PROBLEM STATEMENT:
Reproduce, word for word, the stretch of the blog excerpt from "My parents' 50th" through "the pool.  :)".

The internet is a dynamic thing; I'm looking forward to innovation that might come from the change in the science blogosphere culture.  On the other hand, the situation smacks of cliquishness that I find unbecoming.

Friday, July 23, 2010

Vacay

I'm going on vacation next week!

My parents' 50th wedding anniversary is coming up and they are having a big party.  Everyone is coming.  It's going to be a full chaotic week of family, family, family.  It will be intense, but I'm really looking forward to it.  I haven't been to visit since New Year's, which is the longest I've ever gone without a trip home.  I'm especially looking forward to seeing my nieces and nephews who live far away and I rarely see.

Extra fun: we're going wedding/bridesmaids' dress shopping!  It's going to be so fun.  We've gone shopping together for each of my sisters' weddings so it's something of a tradition.  Except the family has grown, so this time there will be at least 10 of us.  Can you say cluster fuck?

Bonus: I get to spend the weekend with my BFF.  Maybe we'll go to the pool.  :)

Tuesday, July 20, 2010

Cultivating allies

I'm not aggressively feminist at work, but I do preach from a low level women-in-science soapbox pretty consistently.  Sometimes it's met with resistance, other times empathy, and many times with a blank stare.  I worry a little bit that it's annoying, but I figure sexism is such a pervasive problem that it's worth it to irritate people a little bit.

It seems my persistence has paid off.  I work with a male technician who, as far as I can tell, was brought up in a fairly traditional family with pretty typical gender roles.  This guy is terrific -- super cool, quite competent, excited by science, and respectful of me as someone senior to him -- but had never really been confronted with feminism and so had never really considered that the way men and women navigate the world, especially the science world, may differ. 

Today this colleague made a point of telling me about his recent experience with an auto mechanic.  His sister's car broke down, so he drove her to the shop to pick it up after the repairs were done.  He said that although the car was clearly his sister's and she paid for the work, the mechanic looked at him as he explained everything.  No eye contact at all with the sister.  My colleague said this was the first time he had noticed such an injustice, and thought it was because he was more aware of it now after all my bitching and not because it had never happened before.  Very cool.

Sunday, July 18, 2010

Asphinctersayswhat?

I work in a really interdisciplinary group, where several labs in disparate fields work together and it's not possible for our projects to move forward without everyone cooperating.  I think (we all think) that the biggest challenge to this kind of collaboration is communicating across disciplinary lines.  In fact, that's part of why I was hired - to be a bridge between two of these labs.

Data entries:

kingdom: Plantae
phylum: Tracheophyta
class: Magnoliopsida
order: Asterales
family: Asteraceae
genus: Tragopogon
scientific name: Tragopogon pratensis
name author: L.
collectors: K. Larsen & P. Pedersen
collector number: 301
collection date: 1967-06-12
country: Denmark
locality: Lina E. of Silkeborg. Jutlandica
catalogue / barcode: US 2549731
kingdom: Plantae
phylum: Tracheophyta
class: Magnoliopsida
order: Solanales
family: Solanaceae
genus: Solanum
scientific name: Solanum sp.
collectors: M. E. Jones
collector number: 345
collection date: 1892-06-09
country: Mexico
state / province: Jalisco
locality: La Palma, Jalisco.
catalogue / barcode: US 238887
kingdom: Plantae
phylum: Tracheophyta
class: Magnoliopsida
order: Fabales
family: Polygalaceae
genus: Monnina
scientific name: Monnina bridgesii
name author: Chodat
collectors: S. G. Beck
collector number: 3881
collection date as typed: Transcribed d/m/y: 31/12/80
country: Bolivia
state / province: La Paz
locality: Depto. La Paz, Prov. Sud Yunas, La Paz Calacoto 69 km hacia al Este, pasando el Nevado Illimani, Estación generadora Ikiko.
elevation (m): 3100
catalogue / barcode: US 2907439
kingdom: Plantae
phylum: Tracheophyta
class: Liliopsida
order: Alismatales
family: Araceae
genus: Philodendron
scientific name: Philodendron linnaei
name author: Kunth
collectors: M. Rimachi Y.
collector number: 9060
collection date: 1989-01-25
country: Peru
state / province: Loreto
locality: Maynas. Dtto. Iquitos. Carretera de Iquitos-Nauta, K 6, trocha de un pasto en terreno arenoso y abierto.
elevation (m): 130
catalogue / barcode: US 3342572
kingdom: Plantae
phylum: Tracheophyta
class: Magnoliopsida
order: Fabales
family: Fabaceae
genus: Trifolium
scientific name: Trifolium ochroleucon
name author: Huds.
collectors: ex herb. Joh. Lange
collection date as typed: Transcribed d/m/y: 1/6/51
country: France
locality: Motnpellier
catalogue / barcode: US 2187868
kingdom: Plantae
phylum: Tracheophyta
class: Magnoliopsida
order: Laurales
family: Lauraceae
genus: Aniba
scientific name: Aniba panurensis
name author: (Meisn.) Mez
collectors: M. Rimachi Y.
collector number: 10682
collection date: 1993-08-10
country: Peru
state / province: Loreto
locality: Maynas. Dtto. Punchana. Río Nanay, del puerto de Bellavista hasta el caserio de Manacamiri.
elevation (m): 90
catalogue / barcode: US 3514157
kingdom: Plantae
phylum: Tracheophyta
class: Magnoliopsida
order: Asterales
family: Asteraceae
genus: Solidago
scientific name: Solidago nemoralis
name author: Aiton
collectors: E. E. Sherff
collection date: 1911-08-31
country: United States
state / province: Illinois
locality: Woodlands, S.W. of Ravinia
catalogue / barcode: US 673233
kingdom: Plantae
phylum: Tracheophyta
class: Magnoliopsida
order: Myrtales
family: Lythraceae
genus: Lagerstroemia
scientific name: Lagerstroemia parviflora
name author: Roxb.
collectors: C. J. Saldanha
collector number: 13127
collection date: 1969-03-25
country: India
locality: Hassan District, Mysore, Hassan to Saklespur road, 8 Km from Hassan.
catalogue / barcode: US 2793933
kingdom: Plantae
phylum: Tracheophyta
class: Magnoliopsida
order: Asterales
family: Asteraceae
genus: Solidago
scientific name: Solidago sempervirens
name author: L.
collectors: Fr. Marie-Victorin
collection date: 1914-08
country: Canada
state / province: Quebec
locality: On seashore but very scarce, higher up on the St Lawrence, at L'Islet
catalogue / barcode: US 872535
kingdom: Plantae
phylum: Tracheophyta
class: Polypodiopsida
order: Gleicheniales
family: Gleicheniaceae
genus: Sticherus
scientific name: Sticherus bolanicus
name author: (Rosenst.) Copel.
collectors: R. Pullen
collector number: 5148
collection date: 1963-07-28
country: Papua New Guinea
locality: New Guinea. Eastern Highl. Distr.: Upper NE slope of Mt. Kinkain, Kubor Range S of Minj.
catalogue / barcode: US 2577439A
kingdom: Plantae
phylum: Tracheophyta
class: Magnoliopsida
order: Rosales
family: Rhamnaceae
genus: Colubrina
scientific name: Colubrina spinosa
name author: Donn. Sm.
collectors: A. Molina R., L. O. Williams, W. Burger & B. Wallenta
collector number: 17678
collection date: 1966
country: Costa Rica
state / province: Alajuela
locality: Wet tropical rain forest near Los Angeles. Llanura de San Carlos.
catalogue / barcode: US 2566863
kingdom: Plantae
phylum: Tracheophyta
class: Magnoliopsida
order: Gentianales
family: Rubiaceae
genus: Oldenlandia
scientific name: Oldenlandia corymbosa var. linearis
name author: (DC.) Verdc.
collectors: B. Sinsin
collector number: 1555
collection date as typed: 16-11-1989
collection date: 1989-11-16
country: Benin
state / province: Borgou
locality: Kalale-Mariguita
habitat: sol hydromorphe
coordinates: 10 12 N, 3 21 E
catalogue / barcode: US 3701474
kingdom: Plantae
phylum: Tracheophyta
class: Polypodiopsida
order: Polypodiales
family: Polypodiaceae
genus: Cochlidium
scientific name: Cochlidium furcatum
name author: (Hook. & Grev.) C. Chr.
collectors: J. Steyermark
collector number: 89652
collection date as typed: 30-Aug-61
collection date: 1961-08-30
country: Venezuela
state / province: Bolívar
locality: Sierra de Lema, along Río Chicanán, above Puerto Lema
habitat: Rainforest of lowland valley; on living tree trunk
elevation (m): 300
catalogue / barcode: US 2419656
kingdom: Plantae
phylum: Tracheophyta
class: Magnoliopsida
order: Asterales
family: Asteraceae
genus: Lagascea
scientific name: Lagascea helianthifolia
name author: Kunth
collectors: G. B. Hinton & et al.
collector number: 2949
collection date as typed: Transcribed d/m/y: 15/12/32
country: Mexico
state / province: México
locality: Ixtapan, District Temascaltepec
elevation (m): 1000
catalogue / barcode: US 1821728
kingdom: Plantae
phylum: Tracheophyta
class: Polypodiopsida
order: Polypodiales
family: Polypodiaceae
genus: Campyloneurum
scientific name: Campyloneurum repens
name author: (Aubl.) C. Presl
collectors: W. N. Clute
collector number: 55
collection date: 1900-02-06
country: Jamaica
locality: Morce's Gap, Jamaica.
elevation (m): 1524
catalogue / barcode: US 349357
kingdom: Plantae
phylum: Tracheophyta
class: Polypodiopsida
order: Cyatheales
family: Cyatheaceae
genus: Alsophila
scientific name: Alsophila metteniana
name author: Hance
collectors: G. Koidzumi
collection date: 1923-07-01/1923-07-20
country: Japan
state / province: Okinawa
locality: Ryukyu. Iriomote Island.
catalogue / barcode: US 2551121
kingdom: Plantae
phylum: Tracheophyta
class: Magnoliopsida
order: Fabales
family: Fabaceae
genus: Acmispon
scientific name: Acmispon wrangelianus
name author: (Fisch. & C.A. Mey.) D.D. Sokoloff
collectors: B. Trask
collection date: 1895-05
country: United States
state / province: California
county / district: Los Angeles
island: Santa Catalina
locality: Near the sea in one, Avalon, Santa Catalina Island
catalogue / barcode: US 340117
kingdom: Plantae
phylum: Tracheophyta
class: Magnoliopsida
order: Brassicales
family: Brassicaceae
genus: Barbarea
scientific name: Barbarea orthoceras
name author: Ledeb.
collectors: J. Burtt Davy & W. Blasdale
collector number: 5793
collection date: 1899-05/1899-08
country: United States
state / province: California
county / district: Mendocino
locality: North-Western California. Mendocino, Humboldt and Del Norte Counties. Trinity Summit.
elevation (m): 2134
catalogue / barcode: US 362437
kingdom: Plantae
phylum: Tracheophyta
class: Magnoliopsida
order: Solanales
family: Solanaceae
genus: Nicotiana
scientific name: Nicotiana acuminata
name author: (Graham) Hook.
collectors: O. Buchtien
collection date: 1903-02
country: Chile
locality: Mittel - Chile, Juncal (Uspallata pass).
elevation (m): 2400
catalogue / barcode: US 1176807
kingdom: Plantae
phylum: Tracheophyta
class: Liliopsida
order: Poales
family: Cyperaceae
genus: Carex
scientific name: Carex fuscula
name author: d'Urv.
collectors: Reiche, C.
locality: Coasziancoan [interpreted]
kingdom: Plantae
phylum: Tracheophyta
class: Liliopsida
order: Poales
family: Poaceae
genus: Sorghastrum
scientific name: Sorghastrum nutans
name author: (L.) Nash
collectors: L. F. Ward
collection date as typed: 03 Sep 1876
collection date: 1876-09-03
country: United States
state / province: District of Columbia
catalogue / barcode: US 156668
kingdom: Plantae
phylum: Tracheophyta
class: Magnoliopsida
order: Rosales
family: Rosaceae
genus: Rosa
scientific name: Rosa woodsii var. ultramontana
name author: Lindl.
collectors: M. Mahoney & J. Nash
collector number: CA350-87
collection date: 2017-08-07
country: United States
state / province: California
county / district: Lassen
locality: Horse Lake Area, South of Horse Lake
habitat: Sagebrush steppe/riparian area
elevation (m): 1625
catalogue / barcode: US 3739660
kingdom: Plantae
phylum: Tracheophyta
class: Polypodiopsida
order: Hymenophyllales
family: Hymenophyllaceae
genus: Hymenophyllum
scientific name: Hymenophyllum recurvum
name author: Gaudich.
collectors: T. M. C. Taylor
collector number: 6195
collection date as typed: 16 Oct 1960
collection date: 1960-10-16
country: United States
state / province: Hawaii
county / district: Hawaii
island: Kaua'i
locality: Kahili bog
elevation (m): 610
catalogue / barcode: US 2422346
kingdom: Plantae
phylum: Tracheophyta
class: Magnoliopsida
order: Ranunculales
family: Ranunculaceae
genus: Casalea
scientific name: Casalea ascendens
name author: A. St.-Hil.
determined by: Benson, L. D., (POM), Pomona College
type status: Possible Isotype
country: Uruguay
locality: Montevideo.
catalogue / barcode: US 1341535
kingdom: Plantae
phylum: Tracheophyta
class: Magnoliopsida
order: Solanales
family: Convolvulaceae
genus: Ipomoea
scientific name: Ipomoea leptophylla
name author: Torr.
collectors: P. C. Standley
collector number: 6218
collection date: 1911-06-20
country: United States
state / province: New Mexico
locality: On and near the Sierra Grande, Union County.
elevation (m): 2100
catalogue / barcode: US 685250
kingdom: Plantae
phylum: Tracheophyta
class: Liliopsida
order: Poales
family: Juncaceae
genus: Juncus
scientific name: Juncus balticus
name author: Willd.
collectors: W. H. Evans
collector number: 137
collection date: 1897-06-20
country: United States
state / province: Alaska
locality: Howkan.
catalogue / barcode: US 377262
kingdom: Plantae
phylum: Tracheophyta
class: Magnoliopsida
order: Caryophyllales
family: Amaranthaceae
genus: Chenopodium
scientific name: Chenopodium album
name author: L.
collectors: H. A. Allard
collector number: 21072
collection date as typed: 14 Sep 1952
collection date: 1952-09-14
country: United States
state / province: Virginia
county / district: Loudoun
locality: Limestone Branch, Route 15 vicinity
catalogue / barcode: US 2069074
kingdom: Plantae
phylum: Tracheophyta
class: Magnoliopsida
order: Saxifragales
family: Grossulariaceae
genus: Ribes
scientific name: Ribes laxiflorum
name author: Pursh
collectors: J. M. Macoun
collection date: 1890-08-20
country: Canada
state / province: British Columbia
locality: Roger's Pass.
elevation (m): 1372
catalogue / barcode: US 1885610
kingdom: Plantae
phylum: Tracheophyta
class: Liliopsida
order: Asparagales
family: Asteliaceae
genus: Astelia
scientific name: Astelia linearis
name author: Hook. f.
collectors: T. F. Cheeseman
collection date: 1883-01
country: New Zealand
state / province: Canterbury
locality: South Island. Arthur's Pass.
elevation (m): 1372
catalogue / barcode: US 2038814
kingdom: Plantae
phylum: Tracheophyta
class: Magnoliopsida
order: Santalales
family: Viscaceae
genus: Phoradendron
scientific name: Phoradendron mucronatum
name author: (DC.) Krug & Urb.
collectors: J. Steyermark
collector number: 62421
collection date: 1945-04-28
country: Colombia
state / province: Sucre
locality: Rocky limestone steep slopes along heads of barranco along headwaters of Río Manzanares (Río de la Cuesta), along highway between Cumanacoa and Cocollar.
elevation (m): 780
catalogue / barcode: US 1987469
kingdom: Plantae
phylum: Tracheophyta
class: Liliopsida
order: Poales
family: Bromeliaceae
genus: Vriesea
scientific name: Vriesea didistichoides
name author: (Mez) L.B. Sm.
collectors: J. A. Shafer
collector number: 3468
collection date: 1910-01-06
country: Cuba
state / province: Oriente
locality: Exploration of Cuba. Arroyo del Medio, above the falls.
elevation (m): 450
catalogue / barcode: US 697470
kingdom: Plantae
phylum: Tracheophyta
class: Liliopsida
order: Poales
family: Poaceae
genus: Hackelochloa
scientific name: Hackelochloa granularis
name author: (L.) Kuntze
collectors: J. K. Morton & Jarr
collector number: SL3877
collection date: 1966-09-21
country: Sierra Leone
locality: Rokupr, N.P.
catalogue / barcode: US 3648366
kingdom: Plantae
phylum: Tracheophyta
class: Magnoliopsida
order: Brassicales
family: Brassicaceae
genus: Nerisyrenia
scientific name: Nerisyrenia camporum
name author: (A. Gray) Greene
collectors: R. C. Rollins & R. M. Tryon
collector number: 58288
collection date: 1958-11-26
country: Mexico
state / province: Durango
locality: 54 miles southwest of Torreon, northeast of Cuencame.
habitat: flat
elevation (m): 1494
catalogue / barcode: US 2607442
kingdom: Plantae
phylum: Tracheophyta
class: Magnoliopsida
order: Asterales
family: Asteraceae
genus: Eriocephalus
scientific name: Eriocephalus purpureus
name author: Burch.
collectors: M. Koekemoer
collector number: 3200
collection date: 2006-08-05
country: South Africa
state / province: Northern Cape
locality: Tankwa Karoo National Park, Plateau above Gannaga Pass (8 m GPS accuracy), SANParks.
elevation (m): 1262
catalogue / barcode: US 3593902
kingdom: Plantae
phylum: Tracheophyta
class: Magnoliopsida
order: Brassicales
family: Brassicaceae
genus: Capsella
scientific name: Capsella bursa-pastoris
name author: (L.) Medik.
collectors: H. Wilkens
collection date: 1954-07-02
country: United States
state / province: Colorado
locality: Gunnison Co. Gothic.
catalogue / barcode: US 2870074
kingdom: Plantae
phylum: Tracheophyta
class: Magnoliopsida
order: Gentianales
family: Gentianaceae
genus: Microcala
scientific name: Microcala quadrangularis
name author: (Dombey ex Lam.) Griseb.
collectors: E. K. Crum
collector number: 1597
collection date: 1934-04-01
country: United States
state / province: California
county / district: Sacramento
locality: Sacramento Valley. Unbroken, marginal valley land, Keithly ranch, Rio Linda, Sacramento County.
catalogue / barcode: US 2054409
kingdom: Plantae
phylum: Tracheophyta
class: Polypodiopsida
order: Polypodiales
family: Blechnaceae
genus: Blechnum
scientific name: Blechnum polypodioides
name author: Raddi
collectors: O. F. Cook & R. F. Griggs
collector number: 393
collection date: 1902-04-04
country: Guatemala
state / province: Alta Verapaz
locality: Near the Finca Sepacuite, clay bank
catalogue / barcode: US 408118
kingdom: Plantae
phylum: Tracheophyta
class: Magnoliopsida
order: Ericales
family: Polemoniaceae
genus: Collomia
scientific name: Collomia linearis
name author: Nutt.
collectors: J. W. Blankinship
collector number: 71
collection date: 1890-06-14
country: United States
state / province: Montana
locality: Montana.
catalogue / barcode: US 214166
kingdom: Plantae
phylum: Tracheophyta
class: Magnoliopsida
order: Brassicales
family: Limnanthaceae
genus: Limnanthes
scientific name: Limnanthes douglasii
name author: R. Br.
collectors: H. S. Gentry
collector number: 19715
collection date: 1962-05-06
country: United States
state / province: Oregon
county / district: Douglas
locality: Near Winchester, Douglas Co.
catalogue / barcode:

EXERCISE OUTPUT:
My parents' 50th wedding anniversary is coming up and they are having a big party.  Everyone is coming.  It's going to be a full chaotic week of family, family, family.  It will be intense, but I'm really looking forward to it.  I haven't been to visit since New Year's, which is the longest I've ever gone without a trip home.  I'm especially looking forward to seeing my nieces and nephews who live far away and I rarely see.

Extra fun: we're going wedding/bridesmaids' dress shopping!  It's going to be so fun.  We've gone shopping together for each of my sisters' weddings so it's something of a tradition.  Except the family has grown, so this time there will be at least 10 of us.  Can you say cluster fuck?

Bonus: I get to spend the weekend with my BFF.  Maybe we'll go to the pool.  :)